Dataset entries: Begin
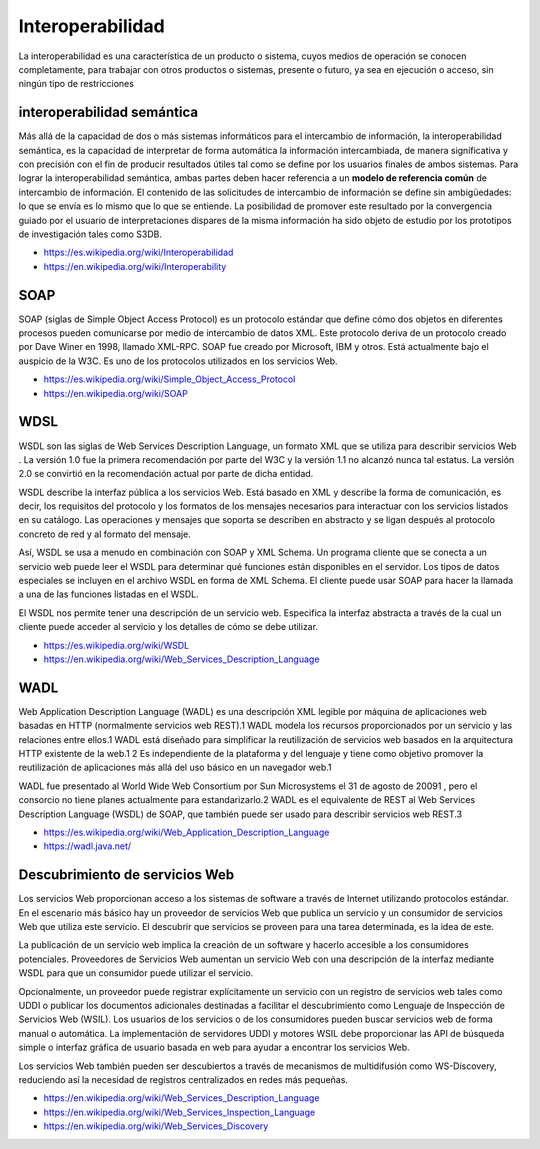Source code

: #################
Interoperabilidad
#################

La interoperabilidad es una característica de un producto o sistema, cuyos
medios de operación se conocen completamente, para trabajar con otros productos
o sistemas, presente o futuro, ya sea en ejecución o acceso, sin ningún tipo de
restricciones

interoperabilidad semántica
***************************

Más allá de la capacidad de dos o más sistemas informáticos para el intercambio
de información, la interoperabilidad semántica, es la capacidad de interpretar
de forma automática la información intercambiada, de manera significativa y con
precisión con el fin de producir resultados útiles tal como se define por los
usuarios finales de ambos sistemas. Para lograr la interoperabilidad semántica,
ambas partes deben hacer referencia a un **modelo de referencia común** de
intercambio de información. El contenido de las solicitudes de intercambio de
información se define sin ambigüedades: lo que se envía es lo mismo que lo que
se entiende. La posibilidad de promover este resultado por la convergencia
guiado por el usuario de interpretaciones dispares de la misma información ha
sido objeto de estudio por los prototipos de investigación tales como S3DB.


- https://es.wikipedia.org/wiki/Interoperabilidad
- https://en.wikipedia.org/wiki/Interoperability

SOAP
****

SOAP (siglas de Simple Object Access Protocol) es un protocolo estándar que
define cómo dos objetos en diferentes procesos pueden comunicarse por medio de
intercambio de datos XML. Este protocolo deriva de un protocolo creado por Dave
Winer en 1998, llamado XML-RPC. SOAP fue creado por Microsoft, IBM y otros. Está
actualmente bajo el auspicio de la W3C. Es uno de los protocolos utilizados en
los servicios Web.

- https://es.wikipedia.org/wiki/Simple_Object_Access_Protocol
- https://en.wikipedia.org/wiki/SOAP

WDSL
****

WSDL son las siglas de Web Services Description Language, un formato XML que se
utiliza para describir servicios Web . La versión 1.0 fue la primera
recomendación por parte del W3C y la versión 1.1 no alcanzó nunca tal estatus.
La versión 2.0 se convirtió en la recomendación actual por parte de dicha
entidad.

WSDL describe la interfaz pública a los servicios Web. Está basado en XML y
describe la forma de comunicación, es decir, los requisitos del protocolo y los
formatos de los mensajes necesarios para interactuar con los servicios listados
en su catálogo. Las operaciones y mensajes que soporta se describen en abstracto
y se ligan después al protocolo concreto de red y al formato del mensaje.

Así, WSDL se usa a menudo en combinación con SOAP y XML Schema. Un programa
cliente que se conecta a un servicio web puede leer el WSDL para determinar qué
funciones están disponibles en el servidor. Los tipos de datos especiales se
incluyen en el archivo WSDL en forma de XML Schema. El cliente puede usar SOAP
para hacer la llamada a una de las funciones listadas en el WSDL.

El WSDL nos permite tener una descripción de un servicio web. Especifica la
interfaz abstracta a través de la cual un cliente puede acceder al servicio y
los detalles de cómo se debe utilizar.

- https://es.wikipedia.org/wiki/WSDL
- https://en.wikipedia.org/wiki/Web_Services_Description_Language


WADL
****

Web Application Description Language (WADL) es una descripción XML legible por
máquina de aplicaciones web basadas en HTTP (normalmente servicios web REST).1
WADL modela los recursos proporcionados por un servicio y las relaciones entre
ellos.1 WADL está diseñado para simplificar la reutilización de servicios web
basados en la arquitectura HTTP existente de la web.1 2 Es independiente de la
plataforma y del lenguaje y tiene como objetivo promover la reutilización de
aplicaciones más allá del uso básico en un navegador web.1

WADL fue presentado al World Wide Web Consortium por Sun Microsystems el 31 de
agosto de 20091 , pero el consorcio no tiene planes actualmente para
estandarizarlo.2 WADL es el equivalente de REST al Web Services Description
Language (WSDL) de SOAP, que también puede ser usado para describir servicios
web REST.3

- https://es.wikipedia.org/wiki/Web_Application_Description_Language
- https://wadl.java.net/


Descubrimiento de servicios Web
*******************************

Los servicios Web proporcionan acceso a los sistemas de software a través de
Internet utilizando protocolos estándar. En el escenario más básico hay un
proveedor de servicios Web que publica un servicio y un consumidor de servicios
Web que utiliza este servicio. El descubrir que servicios se proveen para una
tarea determinada, es la idea de este.

La publicación de un servicio web implica la creación de un software y
hacerlo accesible a los consumidores potenciales. Proveedores de Servicios Web
aumentan un servicio Web con una descripción de la interfaz mediante WSDL para
que un consumidor puede utilizar el servicio.

Opcionalmente, un proveedor puede registrar explícitamente un servicio con un
registro de servicios web tales como UDDI o publicar los documentos adicionales
destinadas a facilitar el descubrimiento como Lenguaje de Inspección de
Servicios Web (WSIL). Los usuarios de los servicios o de los consumidores pueden
buscar servicios web de forma manual o automática. La implementación de
servidores UDDI y motores WSIL debe proporcionar las API de búsqueda simple o
interfaz gráfica de usuario basada en web para ayudar a encontrar los servicios
Web.

Los servicios Web también pueden ser descubiertos a través de mecanismos de
multidifusión como WS-Discovery, reduciendo así la necesidad de registros
centralizados en redes más pequeñas.


- https://en.wikipedia.org/wiki/Web_Services_Description_Language
- https://en.wikipedia.org/wiki/Web_Services_Inspection_Language
- https://en.wikipedia.org/wiki/Web_Services_Discovery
Dataset entries: End
*Instructions for the task:*
Each line with the word "mensajes" in the records above belongs in the result; copy all of them.

*The completed task:*
formatos de los mensajes necesarios para interactuar con los servicios listados
en su catálogo. Las operaciones y mensajes que soporta se describen en abstracto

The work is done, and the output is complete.